Address for correspondence: Dr Francisco Colina, Departamento de Anatomía Patológica, Hospital Universitario ‘Doce de Octubre’, Ctra. de Andalucía Km 5400, Madrid 28041, Spain. e-mail:


Aims:  The clinicopathological features of nine patients with non-cirrhotic portal hypertension were studied and an attempt was made to apply the descriptive criteria of experts to the morphological alterations of the livers in order to classify them adequately.

Methods and results:  Clinical and biochemical data and the alterations in livers resected at transplantation (n=7) or at autopsy (n=2) were gathered in five males and four females (ages 15–78 years) without aetiological factors for chronic hepatic disease who had oesophageal varices and splenomegaly in the absence of typical cirrhosis. Noting the luminal obstruction of the three hepatic vascular trees, hyperplastic nodule size and distribution, and the density of fibrosis, an attempt was made to assign each case to one of the following diagnostic categories: idiopathic portal hypertension, diffuse nodular regenerative hyperplasia, partial nodular transformation and incomplete septal cirrhosis.
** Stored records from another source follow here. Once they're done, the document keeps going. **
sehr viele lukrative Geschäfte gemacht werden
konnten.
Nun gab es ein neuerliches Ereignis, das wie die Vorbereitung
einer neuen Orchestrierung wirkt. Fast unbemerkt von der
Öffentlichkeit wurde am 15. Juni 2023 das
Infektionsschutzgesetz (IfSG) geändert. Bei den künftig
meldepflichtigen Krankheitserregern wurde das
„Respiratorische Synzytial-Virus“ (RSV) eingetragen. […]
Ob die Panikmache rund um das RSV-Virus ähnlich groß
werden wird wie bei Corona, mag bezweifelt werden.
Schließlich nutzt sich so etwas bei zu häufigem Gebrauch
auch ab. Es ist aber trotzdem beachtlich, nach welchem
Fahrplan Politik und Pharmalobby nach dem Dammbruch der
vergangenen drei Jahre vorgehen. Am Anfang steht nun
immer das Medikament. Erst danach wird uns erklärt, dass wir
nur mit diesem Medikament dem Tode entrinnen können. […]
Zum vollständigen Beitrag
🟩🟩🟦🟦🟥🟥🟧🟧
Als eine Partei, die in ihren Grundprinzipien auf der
When a case could not be categorized into one of these groups, it was listed as non-cirrhotic irregular architectural transformation. Only three cases could be assigned to one pure diagnostic category (two diffuse nodular regenerative hyperplasias and one incomplete septal cirrhosis). Three other cases could not be classified due to the heterogeneity of their lesions. In the remaining three cases, the hepatic morphology was a mixture of hilar partial nodular transformation combined with another abnormal architectural pattern in the peripheral parenchyma: diffuse nodular regenerative hyperplasia in two cases and idiopathic portal hypertension in the other. In seven cases, old thromboses in the hilar portal tree were observed. Stenoses were observed in some of the arterial branches in five cases and in some hepatic venous branches in four. However, no obstructions could be discovered in small or large portal veins in the two classical diffuse nodular regenerative hyperplasia cases.

Conclusions:  The hepatic morphology in this group of non-cirrhotic portal hypertension patients was an abnormal remodelling of the liver associated with the frequent development of irregular hyperplastic nodules and frequent obstructions of the pre- and intrahepatic vascular lumens. It was very difficult to apply the nomenclature proposed by international experts.